Zum Vergleich: die Höhe der Lebensbedarfskosten, die im
Zuge von ALG II gedeckt werden, beträgt aktuell monatlich 432 Euro. Zusätzlich
werden die Kosten einer (angemessenen) Unterkunft getragen. Auch der Zugang zu
Leistungen der Grundsicherung ist vorübergehend vereinfacht worden. Als Folge
wird insbesondere keine Prüfung der Vermögenswerte vorgenommen. Es bedarf
lediglich der Angabe, dass kein nennenswertes Vermögen existiert.
Hat man sich als Studierende*r in den vergangenen Monaten
Hilfe suchend auf den Internetpräsenzen der Bundesämter informieren wollen, wie
man von der Sozialstaatlichkeit des Bundes nun Unterstützung erhalten kann, ist man auf die Jobcenter verwiesen worden. Auf deren
Internetseite ist man dann wie folgt desillusioniert worden: „Allein die
allgemeinen Auswirkungen der Corona-Pandemie begründen eine solche Härte nicht.

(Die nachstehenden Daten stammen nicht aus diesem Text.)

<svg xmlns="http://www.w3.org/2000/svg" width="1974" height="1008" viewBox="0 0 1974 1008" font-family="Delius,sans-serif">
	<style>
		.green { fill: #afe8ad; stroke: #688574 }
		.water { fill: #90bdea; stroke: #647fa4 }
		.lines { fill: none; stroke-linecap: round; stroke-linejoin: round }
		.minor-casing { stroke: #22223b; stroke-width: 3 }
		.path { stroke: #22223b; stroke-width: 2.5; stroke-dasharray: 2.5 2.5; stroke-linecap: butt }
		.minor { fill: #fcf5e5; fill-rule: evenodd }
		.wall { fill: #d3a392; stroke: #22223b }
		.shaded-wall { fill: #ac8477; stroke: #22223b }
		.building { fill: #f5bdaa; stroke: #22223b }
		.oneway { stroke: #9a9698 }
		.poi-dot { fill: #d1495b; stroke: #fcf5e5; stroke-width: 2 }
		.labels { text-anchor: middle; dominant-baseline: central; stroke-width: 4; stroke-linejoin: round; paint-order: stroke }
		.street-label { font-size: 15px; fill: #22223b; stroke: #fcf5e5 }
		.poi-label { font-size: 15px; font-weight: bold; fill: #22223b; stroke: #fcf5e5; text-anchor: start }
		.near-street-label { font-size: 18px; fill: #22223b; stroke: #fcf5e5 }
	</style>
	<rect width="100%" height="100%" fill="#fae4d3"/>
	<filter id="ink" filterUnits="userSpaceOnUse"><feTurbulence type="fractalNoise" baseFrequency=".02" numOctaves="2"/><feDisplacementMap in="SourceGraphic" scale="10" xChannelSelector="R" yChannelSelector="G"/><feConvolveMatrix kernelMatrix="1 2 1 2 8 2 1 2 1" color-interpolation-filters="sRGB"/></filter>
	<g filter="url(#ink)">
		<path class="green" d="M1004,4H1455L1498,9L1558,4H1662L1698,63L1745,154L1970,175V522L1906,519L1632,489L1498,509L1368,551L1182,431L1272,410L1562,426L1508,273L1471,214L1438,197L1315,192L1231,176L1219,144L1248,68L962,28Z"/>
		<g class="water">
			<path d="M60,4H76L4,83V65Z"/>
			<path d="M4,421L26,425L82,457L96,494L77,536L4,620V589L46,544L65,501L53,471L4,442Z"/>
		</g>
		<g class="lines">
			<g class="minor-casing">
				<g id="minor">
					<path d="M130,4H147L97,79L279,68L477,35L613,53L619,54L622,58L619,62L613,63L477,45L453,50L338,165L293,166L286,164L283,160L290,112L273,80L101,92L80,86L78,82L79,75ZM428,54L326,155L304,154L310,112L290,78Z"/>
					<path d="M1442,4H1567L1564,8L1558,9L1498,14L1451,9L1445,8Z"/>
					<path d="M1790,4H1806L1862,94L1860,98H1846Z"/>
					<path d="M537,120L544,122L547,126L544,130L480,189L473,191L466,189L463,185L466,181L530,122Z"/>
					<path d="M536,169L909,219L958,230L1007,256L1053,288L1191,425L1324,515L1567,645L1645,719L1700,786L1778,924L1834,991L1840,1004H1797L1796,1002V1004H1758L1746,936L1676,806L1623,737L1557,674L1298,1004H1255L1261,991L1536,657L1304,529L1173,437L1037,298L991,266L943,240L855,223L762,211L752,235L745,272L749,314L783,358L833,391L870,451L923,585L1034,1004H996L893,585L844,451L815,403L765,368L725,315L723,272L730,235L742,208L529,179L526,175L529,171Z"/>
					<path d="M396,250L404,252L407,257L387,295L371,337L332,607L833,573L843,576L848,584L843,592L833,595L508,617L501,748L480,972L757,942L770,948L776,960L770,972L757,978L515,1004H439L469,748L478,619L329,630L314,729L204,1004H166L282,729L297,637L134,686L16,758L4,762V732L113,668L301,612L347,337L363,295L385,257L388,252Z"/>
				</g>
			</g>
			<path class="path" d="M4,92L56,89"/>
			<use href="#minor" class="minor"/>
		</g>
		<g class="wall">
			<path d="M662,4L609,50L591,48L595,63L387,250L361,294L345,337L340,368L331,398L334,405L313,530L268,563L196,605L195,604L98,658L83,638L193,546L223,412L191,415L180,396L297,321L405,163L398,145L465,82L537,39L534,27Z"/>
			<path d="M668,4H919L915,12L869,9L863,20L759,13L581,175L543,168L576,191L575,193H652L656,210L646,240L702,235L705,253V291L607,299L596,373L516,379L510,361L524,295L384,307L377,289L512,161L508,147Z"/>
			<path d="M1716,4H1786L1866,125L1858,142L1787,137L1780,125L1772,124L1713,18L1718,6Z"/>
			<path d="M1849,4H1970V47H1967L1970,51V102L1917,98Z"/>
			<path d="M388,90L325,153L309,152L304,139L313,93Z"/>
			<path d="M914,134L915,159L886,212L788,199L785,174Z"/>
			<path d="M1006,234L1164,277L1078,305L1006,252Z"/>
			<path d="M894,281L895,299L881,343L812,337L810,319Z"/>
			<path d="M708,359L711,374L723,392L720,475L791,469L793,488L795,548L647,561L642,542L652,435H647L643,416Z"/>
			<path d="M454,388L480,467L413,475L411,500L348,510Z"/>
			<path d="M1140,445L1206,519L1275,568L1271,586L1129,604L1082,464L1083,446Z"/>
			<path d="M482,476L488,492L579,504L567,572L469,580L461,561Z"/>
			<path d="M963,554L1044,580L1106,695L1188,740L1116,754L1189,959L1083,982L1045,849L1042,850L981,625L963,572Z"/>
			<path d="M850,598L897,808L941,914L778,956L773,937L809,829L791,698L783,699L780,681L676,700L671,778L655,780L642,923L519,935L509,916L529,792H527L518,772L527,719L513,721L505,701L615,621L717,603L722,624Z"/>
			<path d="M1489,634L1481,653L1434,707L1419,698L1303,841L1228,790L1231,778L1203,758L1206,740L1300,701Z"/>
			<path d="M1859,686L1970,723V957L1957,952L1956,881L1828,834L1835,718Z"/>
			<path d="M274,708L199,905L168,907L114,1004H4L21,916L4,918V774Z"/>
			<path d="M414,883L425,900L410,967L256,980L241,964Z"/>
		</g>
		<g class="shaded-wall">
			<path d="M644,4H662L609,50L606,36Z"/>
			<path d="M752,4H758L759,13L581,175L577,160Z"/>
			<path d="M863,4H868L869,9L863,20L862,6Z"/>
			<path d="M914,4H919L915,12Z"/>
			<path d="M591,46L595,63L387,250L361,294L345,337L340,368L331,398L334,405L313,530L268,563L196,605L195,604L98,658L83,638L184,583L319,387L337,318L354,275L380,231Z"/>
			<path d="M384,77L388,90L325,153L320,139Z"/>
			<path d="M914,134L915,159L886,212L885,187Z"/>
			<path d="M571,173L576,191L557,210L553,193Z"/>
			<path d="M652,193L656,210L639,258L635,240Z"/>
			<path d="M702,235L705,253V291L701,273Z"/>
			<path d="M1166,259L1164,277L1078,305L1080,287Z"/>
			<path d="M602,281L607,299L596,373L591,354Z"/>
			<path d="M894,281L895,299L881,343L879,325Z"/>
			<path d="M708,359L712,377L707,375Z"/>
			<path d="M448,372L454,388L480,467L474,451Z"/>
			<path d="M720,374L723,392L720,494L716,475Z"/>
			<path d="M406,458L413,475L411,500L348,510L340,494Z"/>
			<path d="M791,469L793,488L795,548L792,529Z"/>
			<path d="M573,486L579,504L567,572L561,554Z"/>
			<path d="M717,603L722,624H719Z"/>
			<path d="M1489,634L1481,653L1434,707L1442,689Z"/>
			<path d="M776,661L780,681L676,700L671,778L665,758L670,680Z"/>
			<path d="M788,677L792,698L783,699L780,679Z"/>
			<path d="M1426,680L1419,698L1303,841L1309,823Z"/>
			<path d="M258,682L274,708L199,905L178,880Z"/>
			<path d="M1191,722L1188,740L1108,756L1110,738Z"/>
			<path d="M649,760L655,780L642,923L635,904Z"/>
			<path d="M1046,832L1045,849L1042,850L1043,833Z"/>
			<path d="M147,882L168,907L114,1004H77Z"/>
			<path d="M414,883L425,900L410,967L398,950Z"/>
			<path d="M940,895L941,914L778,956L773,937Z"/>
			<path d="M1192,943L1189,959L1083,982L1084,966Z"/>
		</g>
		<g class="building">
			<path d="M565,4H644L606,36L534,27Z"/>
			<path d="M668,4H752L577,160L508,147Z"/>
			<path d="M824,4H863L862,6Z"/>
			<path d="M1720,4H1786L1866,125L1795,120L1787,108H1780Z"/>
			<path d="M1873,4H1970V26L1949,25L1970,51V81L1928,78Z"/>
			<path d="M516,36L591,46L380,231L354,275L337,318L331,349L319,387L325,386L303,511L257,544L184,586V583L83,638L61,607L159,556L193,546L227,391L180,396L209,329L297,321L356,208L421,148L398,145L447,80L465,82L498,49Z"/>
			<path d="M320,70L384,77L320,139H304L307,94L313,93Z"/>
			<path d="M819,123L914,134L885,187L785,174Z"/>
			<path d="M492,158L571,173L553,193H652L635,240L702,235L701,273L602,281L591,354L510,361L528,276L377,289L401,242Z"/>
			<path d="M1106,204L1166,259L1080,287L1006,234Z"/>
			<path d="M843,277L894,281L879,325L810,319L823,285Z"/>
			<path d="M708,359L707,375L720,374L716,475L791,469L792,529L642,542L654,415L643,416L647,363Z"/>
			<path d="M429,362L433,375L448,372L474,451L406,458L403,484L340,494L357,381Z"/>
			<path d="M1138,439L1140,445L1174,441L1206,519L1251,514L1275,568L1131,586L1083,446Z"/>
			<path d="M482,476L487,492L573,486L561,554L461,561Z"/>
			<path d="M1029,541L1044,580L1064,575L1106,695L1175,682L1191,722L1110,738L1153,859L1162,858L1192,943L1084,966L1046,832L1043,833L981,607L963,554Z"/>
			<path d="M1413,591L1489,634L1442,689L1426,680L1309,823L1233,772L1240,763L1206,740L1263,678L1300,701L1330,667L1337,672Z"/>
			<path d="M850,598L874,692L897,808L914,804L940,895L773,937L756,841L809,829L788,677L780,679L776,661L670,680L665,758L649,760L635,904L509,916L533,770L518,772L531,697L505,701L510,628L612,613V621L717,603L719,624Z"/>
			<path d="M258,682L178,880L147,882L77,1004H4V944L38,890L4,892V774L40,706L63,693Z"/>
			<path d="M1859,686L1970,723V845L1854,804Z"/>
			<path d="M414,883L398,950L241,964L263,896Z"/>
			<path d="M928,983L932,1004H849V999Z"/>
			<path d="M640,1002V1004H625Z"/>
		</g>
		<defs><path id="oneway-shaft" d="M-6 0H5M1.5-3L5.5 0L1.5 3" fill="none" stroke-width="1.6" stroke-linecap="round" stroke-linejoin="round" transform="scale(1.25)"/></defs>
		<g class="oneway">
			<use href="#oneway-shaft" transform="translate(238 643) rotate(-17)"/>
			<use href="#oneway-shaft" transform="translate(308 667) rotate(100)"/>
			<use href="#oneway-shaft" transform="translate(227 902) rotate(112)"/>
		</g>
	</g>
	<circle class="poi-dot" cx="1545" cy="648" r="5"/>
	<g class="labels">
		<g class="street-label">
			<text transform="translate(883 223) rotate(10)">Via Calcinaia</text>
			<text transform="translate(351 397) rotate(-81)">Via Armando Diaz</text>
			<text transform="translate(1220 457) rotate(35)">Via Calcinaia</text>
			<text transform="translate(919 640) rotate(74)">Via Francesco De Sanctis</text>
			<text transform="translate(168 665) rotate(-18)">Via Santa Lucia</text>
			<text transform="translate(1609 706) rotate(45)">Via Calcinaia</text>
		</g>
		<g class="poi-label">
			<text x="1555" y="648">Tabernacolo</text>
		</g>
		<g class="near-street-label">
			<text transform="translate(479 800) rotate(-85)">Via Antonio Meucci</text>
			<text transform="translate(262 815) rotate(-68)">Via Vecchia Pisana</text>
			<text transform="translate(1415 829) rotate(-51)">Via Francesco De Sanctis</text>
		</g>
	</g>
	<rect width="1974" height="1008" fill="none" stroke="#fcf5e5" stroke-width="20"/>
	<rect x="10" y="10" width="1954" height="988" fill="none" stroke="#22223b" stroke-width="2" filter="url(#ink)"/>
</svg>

Insbesondere die bloße Unterschreitung des bisherigen Verdienstniveaus (zum
Beispiel durch Wegfall der Nebenbeschäftigung) stellt noch keine besondere
Härte im Sinne der gesetzlichen Vorschrift dar.“
www.arbeitsagentur.de/corona-faq-grundsicherung
Wenn man davon ausgeht, dass Werkstudent*innen über ihre
Nebentätigkeit zumeist kaum mehr Geld verdienen, als dass sie davon ihren
Lebensunterhalt nebst Krankenversicherung finanzieren, den Semesterbeitrag und
geringfügigen Kulturkonsum, darf davon ausgegangen werden, dass eine
Unterschreitung dieses „Verdienstniveaus“ zu einer existentiellen Notsituation
führt, in der weder Geld für Miete, noch Lebensmittel, geschweige denn für die
aktuell anstehende Rückmeldung zum Folgesemester zur Verfügung steht. Dass
solche Umstände zu der Erwägung führen, das Studium sogar abzubrechen, ist sehr
realistisch. Der Verbleib im tertiären Bildungssektor ist also insbesondere für
jene Studierende gefährdet, die nicht auf das ökonomische Kapital ihrer Eltern
zurückgreifen können. Dies kann mittelfristig zu einem Anstieg der
Bildungsungleichheit führen.
Ein gerechterer Zugang zum tertiären Bildungssektor ließe
allen die Möglichkeit, sich Bildung anzueignen, die den eigenen Fähigkeiten
angemessen ist. Die dafür sinnvollste und effektivste Absicherung wäre die Öffnung des Zugangs zum BAföG (der Bafög Höchstsatz beträgt derweil 853 Euro, ist erst ab
einem bestimmten Einkommen, zinsfrei und gedeckelt zurückzuzahlen). Anstatt
sich um soziale Belange zu kümmern, scheint die Regierung jedoch derzeit
vornehmlich den Pandemie-bedingten wirtschaftlichen Sinkflug verhindern zu
wollen. Beim Blick auf die unverhältnismäßigen finanziellen Unterstützungen,
die Konzernen zugesprochen werden, erscheint Matthäus vor meinem inneren Auge:
„Denn wer da hat, dem wird gegeben werden, und er wird die Fülle haben; wer
aber nicht hat, dem wird auch, was er hat, genommen werden.“ (MT 25, 29)
Lang- und kurzfristig betrachtet wird von der geplanten
Mehrwertsteuersenkung zur Konsumverleitung jedenfalls kein*e betroffene*r Studierende*r
profitieren. Geschweige denn wird es dazu führen, dass sie dem
Wirtschaftskreislauf Kapital zuführen, da sie über keines mehr verfügen werden.